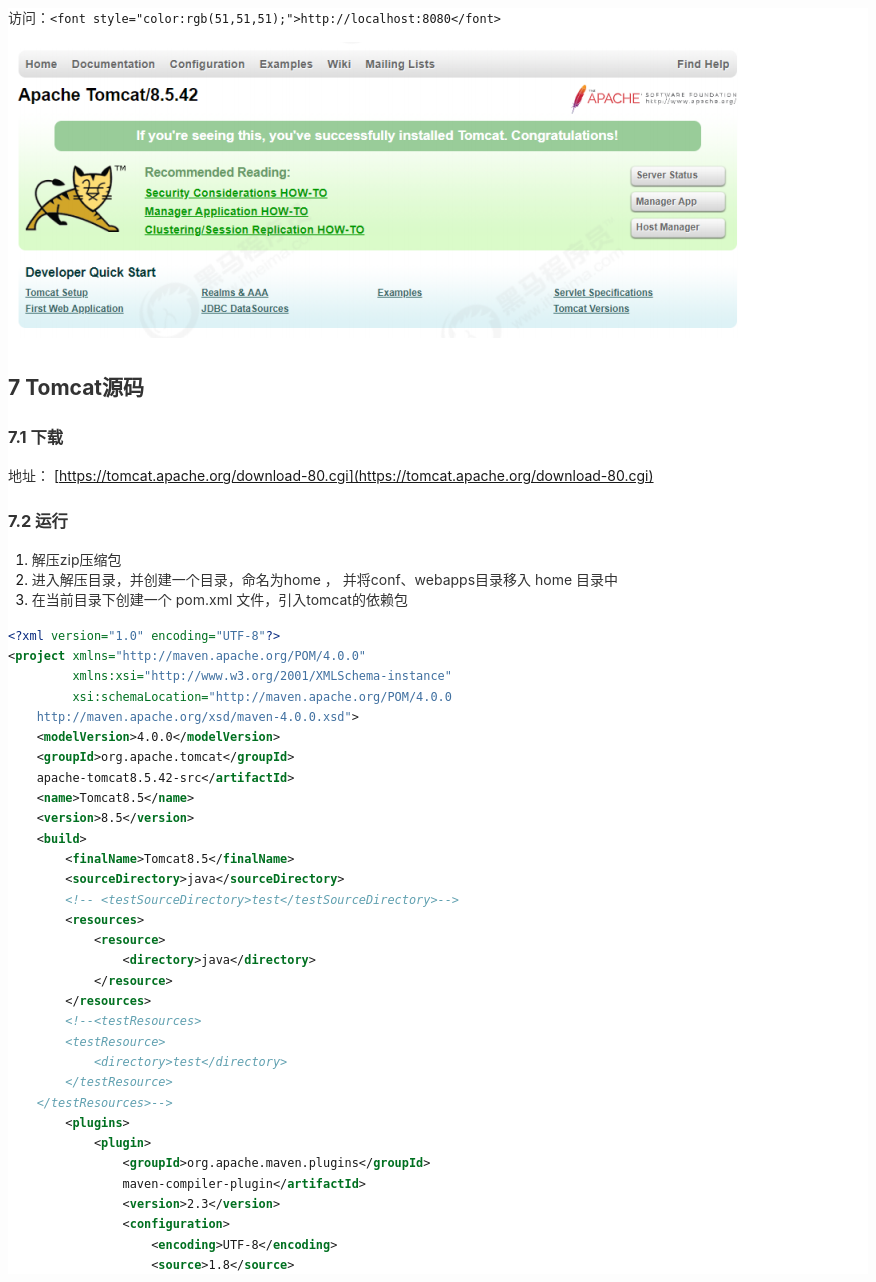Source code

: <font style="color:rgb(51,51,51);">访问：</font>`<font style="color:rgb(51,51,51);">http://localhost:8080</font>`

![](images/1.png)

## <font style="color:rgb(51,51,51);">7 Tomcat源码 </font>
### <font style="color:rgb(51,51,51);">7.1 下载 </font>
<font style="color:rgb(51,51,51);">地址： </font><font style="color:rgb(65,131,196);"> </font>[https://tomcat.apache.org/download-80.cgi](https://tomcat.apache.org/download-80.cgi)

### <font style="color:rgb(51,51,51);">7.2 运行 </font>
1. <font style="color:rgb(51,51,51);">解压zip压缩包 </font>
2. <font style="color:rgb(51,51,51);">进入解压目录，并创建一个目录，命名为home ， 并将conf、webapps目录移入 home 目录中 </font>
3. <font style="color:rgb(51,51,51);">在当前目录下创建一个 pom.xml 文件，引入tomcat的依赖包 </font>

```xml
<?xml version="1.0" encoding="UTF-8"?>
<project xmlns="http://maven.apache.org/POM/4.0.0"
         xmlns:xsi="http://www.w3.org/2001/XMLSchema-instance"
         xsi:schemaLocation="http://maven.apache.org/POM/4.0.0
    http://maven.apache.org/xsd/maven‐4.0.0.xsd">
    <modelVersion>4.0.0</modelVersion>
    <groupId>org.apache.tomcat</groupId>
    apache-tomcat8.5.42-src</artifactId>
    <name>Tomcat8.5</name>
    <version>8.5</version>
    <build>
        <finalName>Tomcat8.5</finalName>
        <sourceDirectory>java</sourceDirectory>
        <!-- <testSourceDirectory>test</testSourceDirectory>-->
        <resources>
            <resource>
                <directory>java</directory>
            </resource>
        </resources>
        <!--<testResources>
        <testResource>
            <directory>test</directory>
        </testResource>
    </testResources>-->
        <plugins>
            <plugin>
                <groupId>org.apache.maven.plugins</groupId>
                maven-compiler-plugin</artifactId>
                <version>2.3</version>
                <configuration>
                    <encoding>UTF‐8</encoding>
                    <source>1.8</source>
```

#####

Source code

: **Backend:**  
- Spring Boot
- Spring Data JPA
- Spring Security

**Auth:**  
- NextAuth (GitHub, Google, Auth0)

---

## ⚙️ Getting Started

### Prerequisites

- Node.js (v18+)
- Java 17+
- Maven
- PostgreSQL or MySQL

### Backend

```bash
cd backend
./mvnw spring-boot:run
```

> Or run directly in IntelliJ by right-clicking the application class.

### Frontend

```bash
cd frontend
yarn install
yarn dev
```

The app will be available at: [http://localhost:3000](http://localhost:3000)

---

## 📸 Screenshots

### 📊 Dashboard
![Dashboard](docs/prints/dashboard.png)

#####

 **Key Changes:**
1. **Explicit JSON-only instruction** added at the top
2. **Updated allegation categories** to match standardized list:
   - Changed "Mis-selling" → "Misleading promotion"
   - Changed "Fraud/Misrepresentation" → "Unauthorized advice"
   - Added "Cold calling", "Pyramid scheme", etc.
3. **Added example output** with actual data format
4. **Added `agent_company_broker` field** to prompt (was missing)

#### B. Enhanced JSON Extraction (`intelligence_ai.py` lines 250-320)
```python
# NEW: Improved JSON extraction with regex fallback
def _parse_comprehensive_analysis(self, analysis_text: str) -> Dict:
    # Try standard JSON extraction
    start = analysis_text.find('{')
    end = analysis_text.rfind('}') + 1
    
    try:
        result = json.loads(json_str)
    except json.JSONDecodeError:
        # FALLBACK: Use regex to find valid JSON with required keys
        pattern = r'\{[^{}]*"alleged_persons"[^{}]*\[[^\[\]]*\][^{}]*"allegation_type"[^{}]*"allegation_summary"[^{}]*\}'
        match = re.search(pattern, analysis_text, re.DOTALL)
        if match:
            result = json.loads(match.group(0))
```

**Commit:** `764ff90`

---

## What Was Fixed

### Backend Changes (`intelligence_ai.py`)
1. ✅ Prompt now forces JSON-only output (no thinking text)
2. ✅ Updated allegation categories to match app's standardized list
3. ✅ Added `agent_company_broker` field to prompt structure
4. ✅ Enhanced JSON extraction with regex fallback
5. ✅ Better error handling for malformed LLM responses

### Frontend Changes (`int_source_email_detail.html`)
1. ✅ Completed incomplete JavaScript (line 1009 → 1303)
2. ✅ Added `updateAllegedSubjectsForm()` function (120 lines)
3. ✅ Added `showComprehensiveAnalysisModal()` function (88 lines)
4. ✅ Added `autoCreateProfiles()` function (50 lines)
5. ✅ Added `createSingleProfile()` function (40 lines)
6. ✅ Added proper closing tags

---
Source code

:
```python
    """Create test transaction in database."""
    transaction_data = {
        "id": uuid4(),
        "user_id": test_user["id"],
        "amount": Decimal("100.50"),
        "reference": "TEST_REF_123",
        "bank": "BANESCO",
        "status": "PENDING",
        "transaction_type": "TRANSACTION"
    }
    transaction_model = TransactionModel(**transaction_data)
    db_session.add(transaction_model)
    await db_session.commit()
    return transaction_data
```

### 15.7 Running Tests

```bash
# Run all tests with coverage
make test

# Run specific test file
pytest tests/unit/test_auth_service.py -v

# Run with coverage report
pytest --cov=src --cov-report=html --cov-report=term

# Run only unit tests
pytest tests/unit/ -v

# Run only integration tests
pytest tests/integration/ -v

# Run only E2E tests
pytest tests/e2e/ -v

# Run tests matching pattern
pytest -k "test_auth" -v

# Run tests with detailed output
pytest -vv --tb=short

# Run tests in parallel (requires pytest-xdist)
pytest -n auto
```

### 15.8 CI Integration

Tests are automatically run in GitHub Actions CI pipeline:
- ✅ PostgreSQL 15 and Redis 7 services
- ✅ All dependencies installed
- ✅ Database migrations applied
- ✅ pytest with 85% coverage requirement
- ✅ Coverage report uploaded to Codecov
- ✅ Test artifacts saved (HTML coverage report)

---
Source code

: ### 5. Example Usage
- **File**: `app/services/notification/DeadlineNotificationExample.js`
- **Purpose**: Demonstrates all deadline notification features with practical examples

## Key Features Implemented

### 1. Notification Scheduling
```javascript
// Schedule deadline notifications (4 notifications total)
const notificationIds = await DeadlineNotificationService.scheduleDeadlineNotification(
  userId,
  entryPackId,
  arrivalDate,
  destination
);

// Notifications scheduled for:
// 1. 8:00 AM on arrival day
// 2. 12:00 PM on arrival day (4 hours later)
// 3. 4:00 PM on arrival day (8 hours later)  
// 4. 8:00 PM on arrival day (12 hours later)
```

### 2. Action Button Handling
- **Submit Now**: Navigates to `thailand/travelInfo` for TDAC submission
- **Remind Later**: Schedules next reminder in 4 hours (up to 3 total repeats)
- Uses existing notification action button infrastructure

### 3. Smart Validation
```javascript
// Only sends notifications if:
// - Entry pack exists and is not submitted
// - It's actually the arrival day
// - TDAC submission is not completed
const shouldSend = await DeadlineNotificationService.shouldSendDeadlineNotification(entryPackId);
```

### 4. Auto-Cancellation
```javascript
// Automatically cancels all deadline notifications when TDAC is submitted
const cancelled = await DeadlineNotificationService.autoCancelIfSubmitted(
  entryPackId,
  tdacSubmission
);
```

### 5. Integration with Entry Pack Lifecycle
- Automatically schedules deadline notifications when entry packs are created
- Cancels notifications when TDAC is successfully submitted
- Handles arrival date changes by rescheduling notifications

#####

■ PROBLEM TO WORK ON
Counting only lines that contain the string "GitHub", say how many appear in the listing above, with the number as the entire reply.

■ EXERCISE SOLUTION
2